Sellheim wrote much of his research in Northern Europe, including Finland and the context of Baltic Sea, and it is reflected in the level of details he is able to muster for his comprehensive review. For example it is rare to see accounts of Arvid Genetz on the Russian Sámi or reflections of the Kola Peninsula and 1751 legal context of trade, harvest and community rights. Clearly the author has taken the issues and the legal context to heart.

Throughout the book Sellheim also discusses the unique freshwater seals and their harvests, namely the lakes Saimaa and Ladoga in North-eastern Europe, and the lake Baikal situation (also bringing forth the crucial question – how did the seals end up so far inland at lake Baikal).

Most of the freshwater seal survey material points to urgent ecological crisis, especially in the context of the lake Saimaa seal, nowadays fully protected. Slight errors emerge in the numbers of the Saimaa seals (Sellheim argues for 150 living individuals, whilst the rebounding numbers are today closer to 400) but the main arguments are clear. He even goes out to point to the oral histories of the Evenki and Buryat peoples around lake Baikal as an important source of information about the seal and its life histories.
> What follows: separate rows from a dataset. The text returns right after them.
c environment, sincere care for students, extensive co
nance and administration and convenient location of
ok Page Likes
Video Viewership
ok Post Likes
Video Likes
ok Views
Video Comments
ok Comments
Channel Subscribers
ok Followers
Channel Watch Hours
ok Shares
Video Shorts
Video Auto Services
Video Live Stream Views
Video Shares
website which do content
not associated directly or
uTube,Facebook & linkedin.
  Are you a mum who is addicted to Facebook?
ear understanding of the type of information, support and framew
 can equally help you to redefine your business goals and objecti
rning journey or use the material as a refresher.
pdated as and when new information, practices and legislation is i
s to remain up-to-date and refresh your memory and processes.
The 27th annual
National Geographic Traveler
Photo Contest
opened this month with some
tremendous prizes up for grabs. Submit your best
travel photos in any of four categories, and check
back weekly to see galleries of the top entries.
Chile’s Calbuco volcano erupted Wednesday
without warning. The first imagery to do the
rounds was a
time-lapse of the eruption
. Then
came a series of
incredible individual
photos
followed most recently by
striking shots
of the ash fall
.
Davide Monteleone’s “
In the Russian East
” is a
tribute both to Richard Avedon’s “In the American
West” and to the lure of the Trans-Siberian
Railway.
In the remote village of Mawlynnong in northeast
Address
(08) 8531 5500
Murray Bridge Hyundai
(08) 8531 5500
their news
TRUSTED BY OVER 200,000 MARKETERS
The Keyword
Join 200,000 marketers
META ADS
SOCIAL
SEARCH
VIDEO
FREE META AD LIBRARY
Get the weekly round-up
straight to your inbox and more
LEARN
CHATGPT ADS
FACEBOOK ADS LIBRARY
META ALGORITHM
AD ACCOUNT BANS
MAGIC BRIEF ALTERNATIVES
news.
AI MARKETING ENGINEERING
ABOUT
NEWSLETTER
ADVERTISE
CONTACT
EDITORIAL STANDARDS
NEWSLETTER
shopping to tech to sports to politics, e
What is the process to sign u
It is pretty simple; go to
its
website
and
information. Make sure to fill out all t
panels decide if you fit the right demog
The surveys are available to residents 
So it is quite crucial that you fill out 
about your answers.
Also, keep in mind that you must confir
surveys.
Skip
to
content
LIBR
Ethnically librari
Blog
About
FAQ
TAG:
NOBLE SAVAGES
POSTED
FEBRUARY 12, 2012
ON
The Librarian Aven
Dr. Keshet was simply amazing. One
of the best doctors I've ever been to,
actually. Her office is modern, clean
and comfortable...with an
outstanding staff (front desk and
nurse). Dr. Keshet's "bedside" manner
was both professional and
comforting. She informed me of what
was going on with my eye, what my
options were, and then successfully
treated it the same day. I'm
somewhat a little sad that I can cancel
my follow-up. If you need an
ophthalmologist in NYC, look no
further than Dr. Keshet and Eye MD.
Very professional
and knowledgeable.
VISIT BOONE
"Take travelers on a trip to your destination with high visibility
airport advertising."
Sellheim also discusses the historical and present “technical” management treaties, such as the Russian – Norwegian and Russian – Finnish seal treaties as major confidence-building measures resting on their technical facilities and allowing dialogue to happen in a non-politicized environment.

Sellheim is able to convey a review of the governance of sealing well. And perhaps even more importantly he is able to convey the older relationship humans and seals continue to have, in the present so ‘troubled’, but a lengthy history indeed. All in all, tour de force of legal regimes and sealing globally, this book can be recommended to all experts and interested parties on sealing questions world-wide. A major achievement.